A referendum on Abyei’s political future was scheduled for January but never took place because of disagreements over who was eligible to vote. Khartoum insisted that the nomadic Misseriya, a northern-aligned tribe that takes its cattle to Abyei during several months of the dry season, be allowed to participate, but that was rejected by the permanent residents of Abyei, mostly members of the Dinka Ngok tribe who support the Southern Sudan government.

Similar votes are planned for other border areas, including Blue Nile and South Kordofan states, yet Khartoum has dragged its feet on implementation.

John Ashworth, an adviser to the Sudan Ecumenical Forum, said much of the media’s reporting on Sudan misrepresents the Connecticut-sized Abyei region as “disputed” territory.

“It’s disputed, of course, but it’s a very recent dispute. It is clearly Dinka Ngok land and used to be part of the South, while the Misseriya are seasonal nomads, not residents,” he said.

Ashworth, a former priest, said Khartoum’s move into Abyei is not surprising given the position of the North’s ruling National Congress Party.

“The NCP is not happy with southern independence. They have to let the South go, but damned if they’ll let Abyei go, too,” he said.

Moreover, Ashworth said, letting Abyei go “might send the ‘wrong’ signal, as the NCP sees it, to South Kordofan and Blue Nile states.”

Ashworth said that by occupying Abyei, Khartoum was merely practicing normal negotiation procedures in Sudan.

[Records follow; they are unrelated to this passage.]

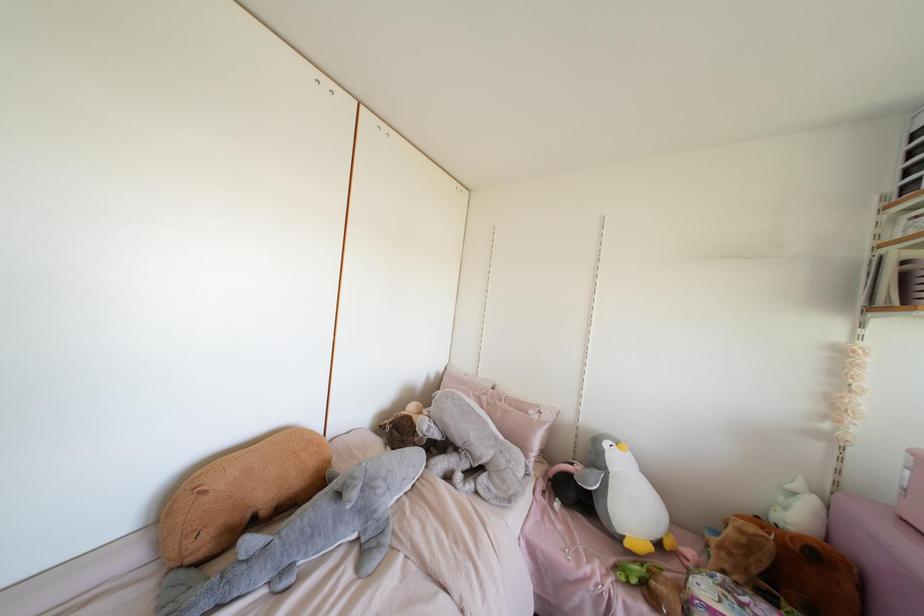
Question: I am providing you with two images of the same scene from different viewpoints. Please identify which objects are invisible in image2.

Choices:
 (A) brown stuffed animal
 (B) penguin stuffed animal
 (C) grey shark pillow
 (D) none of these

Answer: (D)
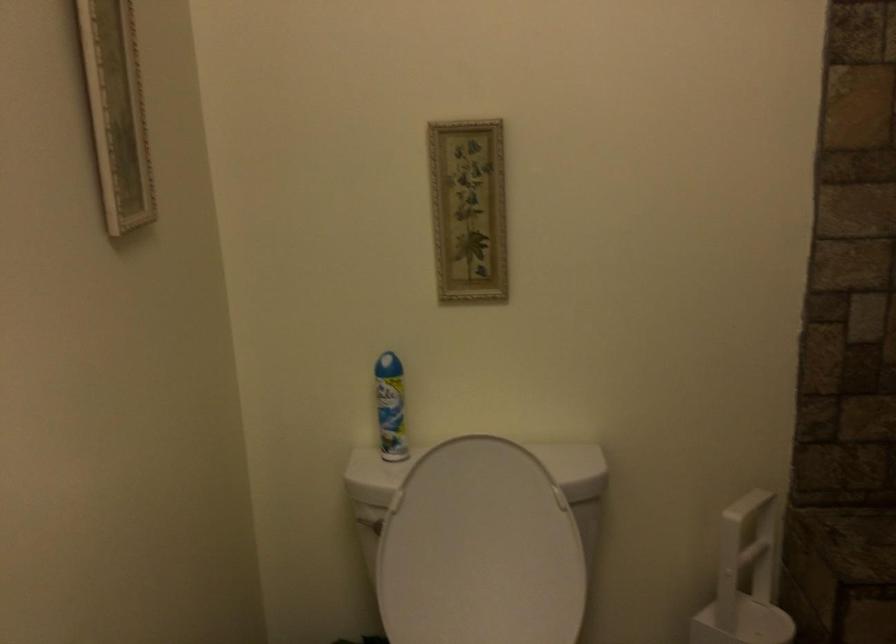
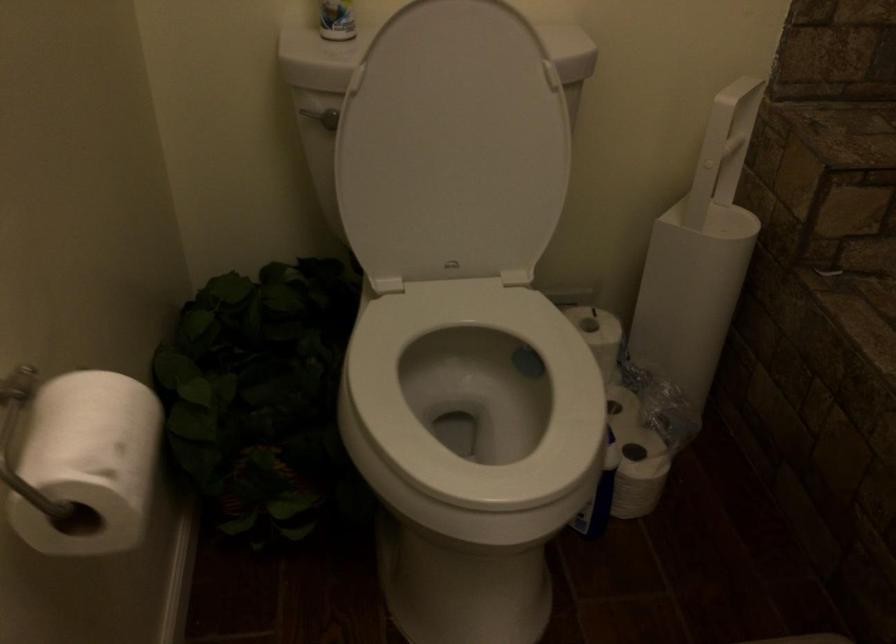
Which direction would the cameraman need to move to produce the second image?

The movement direction of the cameraman is left, forward.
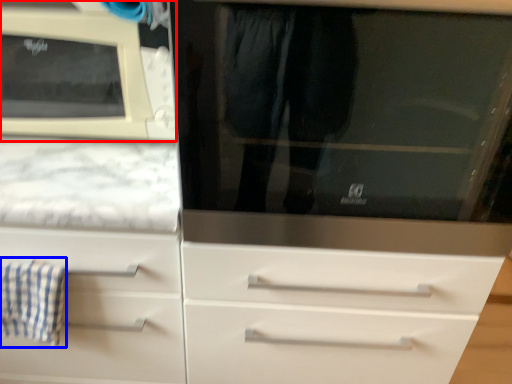
Question: Among these objects, which one is nearest to the camera, microwave oven (highlighted by a red box) or bath towel (highlighted by a blue box)?

Choices:
 (A) microwave oven
 (B) bath towel

Answer: (A)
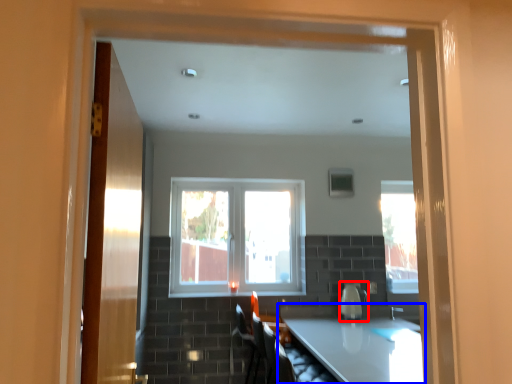
Question: Which point is further to the camera, appliance (highlighted by a red box) or countertop (highlighted by a blue box)?

Choices:
 (A) appliance
 (B) countertop

Answer: (A)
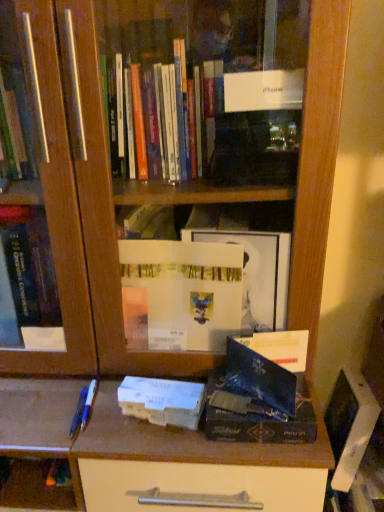
Question: From the image's perspective, is blue plastic pen at lower left, which ranks as the second pen in left-to-right order, under blue plastic pen at lower left, which is counted as the second pen, starting from the right?

Choices:
 (A) yes
 (B) no

Answer: (B)

Question: Is blue plastic pen at lower left, which ranks as the second pen in left-to-right order, located outside blue plastic pen at lower left, which is counted as the second pen, starting from the right?

Choices:
 (A) yes
 (B) no

Answer: (A)

Question: Does blue plastic pen at lower left, which ranks as the second pen in left-to-right order, have a smaller size compared to blue plastic pen at lower left, which is counted as the second pen, starting from the right?

Choices:
 (A) no
 (B) yes

Answer: (B)

Question: From a real-world perspective, does blue plastic pen at lower left, which is the first pen in right-to-left order, stand above blue plastic pen at lower left, which is counted as the second pen, starting from the right?

Choices:
 (A) no
 (B) yes

Answer: (A)

Question: Considering the relative sizes of blue plastic pen at lower left, which is the first pen in right-to-left order, and blue plastic pen at lower left, arranged as the 1th pen when viewed from the left, in the image provided, is blue plastic pen at lower left, which is the first pen in right-to-left order, thinner than blue plastic pen at lower left, arranged as the 1th pen when viewed from the left,?

Choices:
 (A) yes
 (B) no

Answer: (A)

Question: Is point (205, 433) closer or farther from the camera than point (69, 428)?

Choices:
 (A) closer
 (B) farther

Answer: (A)

Question: In the image, is shiny black book at center, arranged as the 2th paperback book when viewed from the left, positioned in front of or behind blue plastic pen at lower left, arranged as the 1th pen when viewed from the left?

Choices:
 (A) behind
 (B) front

Answer: (B)

Question: Considering the positions of shiny black book at center, which appears as the 1th paperback book when viewed from the right, and blue plastic pen at lower left, which is counted as the second pen, starting from the right, in the image, is shiny black book at center, which appears as the 1th paperback book when viewed from the right, taller or shorter than blue plastic pen at lower left, which is counted as the second pen, starting from the right,?

Choices:
 (A) short
 (B) tall

Answer: (B)

Question: From the image's perspective, is shiny black book at center, which appears as the 1th paperback book when viewed from the right, positioned above or below blue plastic pen at lower left, which is counted as the second pen, starting from the right?

Choices:
 (A) above
 (B) below

Answer: (A)

Question: From the image's perspective, is white matte paperback book at center, which ranks as the 1th paperback book in left-to-right order, located above or below blue plastic pen at lower left, which is the first pen in right-to-left order?

Choices:
 (A) below
 (B) above

Answer: (B)

Question: Is white matte paperback book at center, which is counted as the 2th paperback book, starting from the right, taller or shorter than blue plastic pen at lower left, which is the first pen in right-to-left order?

Choices:
 (A) short
 (B) tall

Answer: (B)

Question: Does point (155, 399) appear closer or farther from the camera than point (89, 395)?

Choices:
 (A) closer
 (B) farther

Answer: (A)

Question: Considering the positions of white matte paperback book at center, which ranks as the 1th paperback book in left-to-right order, and blue plastic pen at lower left, which is the first pen in right-to-left order, in the image, is white matte paperback book at center, which ranks as the 1th paperback book in left-to-right order, bigger or smaller than blue plastic pen at lower left, which is the first pen in right-to-left order,?

Choices:
 (A) small
 (B) big

Answer: (B)

Question: Looking at their shapes, would you say shiny black book at center, arranged as the 2th paperback book when viewed from the left, is wider or thinner than white matte paperback book at center, which is counted as the 2th paperback book, starting from the right?

Choices:
 (A) thin
 (B) wide

Answer: (B)

Question: In the image, is shiny black book at center, which appears as the 1th paperback book when viewed from the right, on the left side or the right side of white matte paperback book at center, which ranks as the 1th paperback book in left-to-right order?

Choices:
 (A) left
 (B) right

Answer: (B)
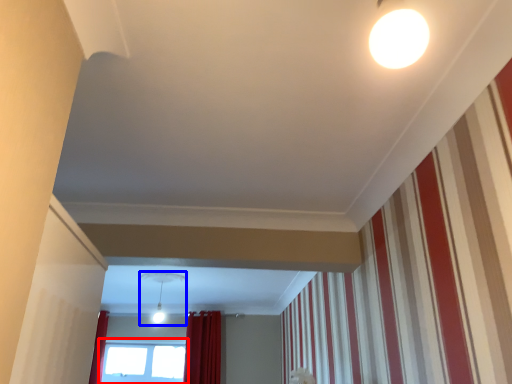
Question: Which object is further to the camera taking this photo, window (highlighted by a red box) or light fixture (highlighted by a blue box)?

Choices:
 (A) window
 (B) light fixture

Answer: (A)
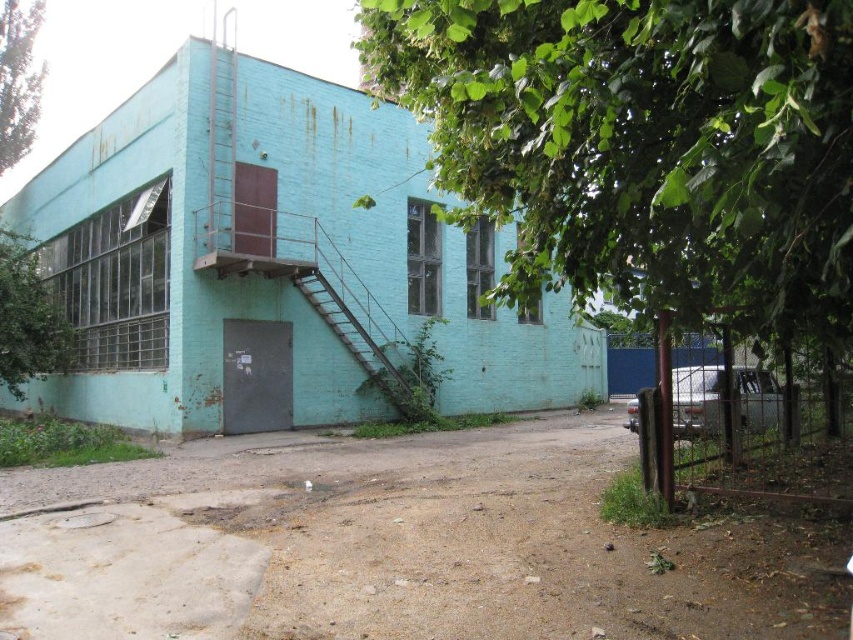
Question: Which point is farther to the camera?

Choices:
 (A) (235, 340)
 (B) (634, 396)

Answer: (B)

Question: Does teal painted wall at upper left appear under metallic teal car at right?

Choices:
 (A) yes
 (B) no

Answer: (B)

Question: Can you confirm if teal painted wall at upper left is wider than metallic teal car at right?

Choices:
 (A) no
 (B) yes

Answer: (B)

Question: Considering the relative positions of teal painted wall at upper left and metallic teal car at right in the image provided, where is teal painted wall at upper left located with respect to metallic teal car at right?

Choices:
 (A) right
 (B) left

Answer: (B)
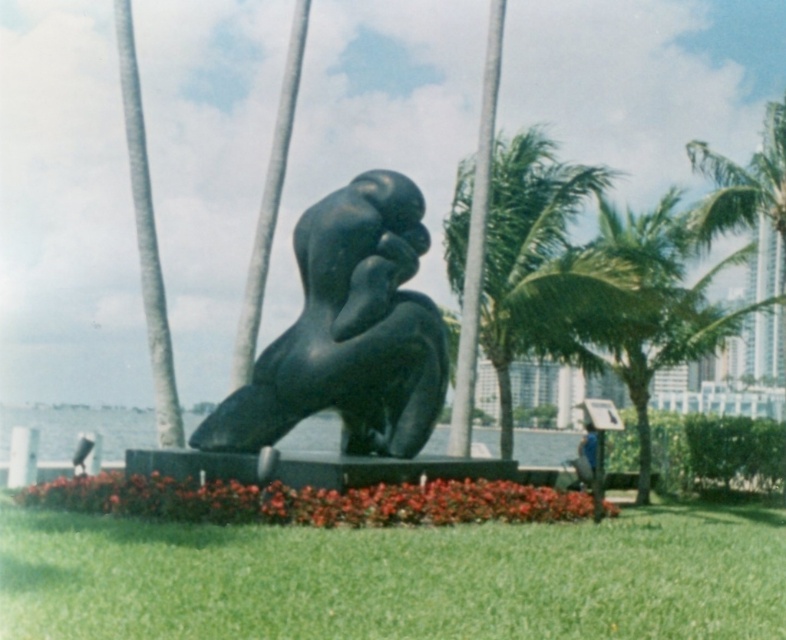
From the picture: You are a landscape architect designing a garden layout. You need to place a new bench between the green leafy palm tree at center and the smooth gray tree at center. Which tree should the bench be closer to if you want it to be near the wider tree?

The bench should be placed closer to the green leafy palm tree at center because its width surpasses that of the smooth gray tree at center.

You are a photographer standing at the camera position. You want to take a photo of the sculpture and the green leafy palm tree at center. Can you fit both in the frame if your camera has a standard 50mm lens?

The green leafy palm tree at center is 13.35 meters away from camera. With a standard 50mm lens, the field of view is approximately 46 degrees. Since the palm tree is positioned at the center and the sculpture is also within the same scene, both should fit within the frame as they are part of the same composition.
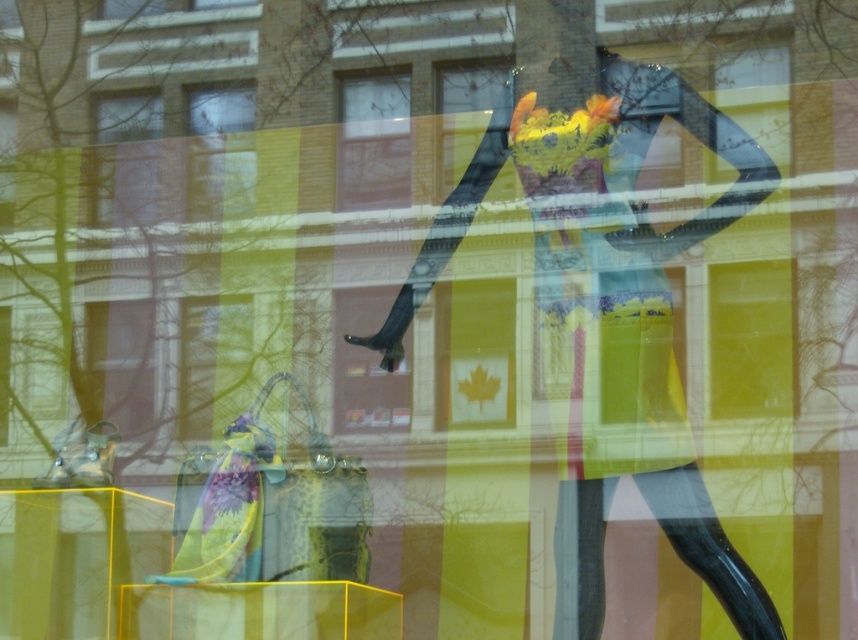
Question: Which point is closer to the camera?

Choices:
 (A) clear glass window at upper left
 (B) transparent glass window at center
 (C) floral silk dress at center

Answer: (C)

Question: Considering the real-world distances, which object is closest to the clear glass window at upper left?

Choices:
 (A) matte black shoe at center
 (B) matte black dress at center
 (C) matte yellow purse at center
 (D) transparent glass window at center

Answer: (C)

Question: Which of the following is the closest to the observer?

Choices:
 (A) (650, 333)
 (B) (351, 172)
 (C) (246, 92)

Answer: (A)

Question: Is floral silk dress at center wider than matte yellow purse at center?

Choices:
 (A) yes
 (B) no

Answer: (A)

Question: Does floral dress at center have a smaller size compared to matte glass window at upper center?

Choices:
 (A) no
 (B) yes

Answer: (A)

Question: Does matte black shoe at center appear on the left side of clear glass window at upper left?

Choices:
 (A) yes
 (B) no

Answer: (B)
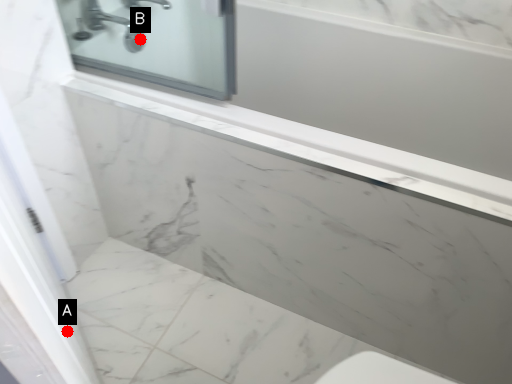
Question: Two points are circled on the image, labeled by A and B beside each circle. Among these points, which one is farthest from the camera?

Choices:
 (A) A is further
 (B) B is further

Answer: (B)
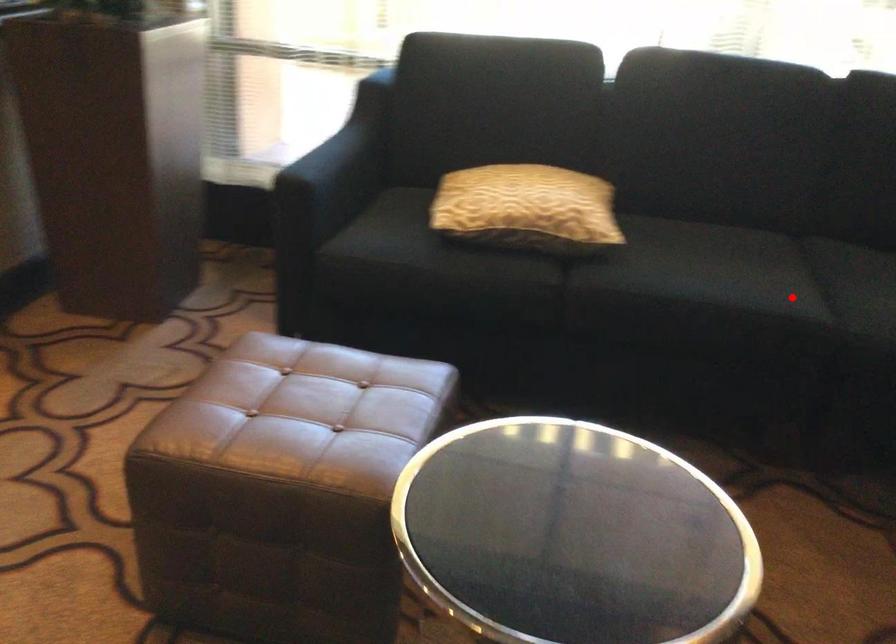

“Eventually Khartoum will be able to make a great concession by withdrawing from Abyei and demand something equally great in return,” he said.

Despite developments in Abyei, southern independence is still a safe bet, Ashworth said, in part because of the political maturity of the Sudan People’s Liberation Movement, the ruling party in Southern Sudan.

“I don’t think it will derail southern independence. I also don’t think it will provoke a wider war, at least not in the immediate future. The SPLM appears to be responding politically and not being provoked into war. Of course there is already a proxy war going on in other parts of the South via northern-supported southern rebels, but this is not directly linked to Abyei,” Ashworth said.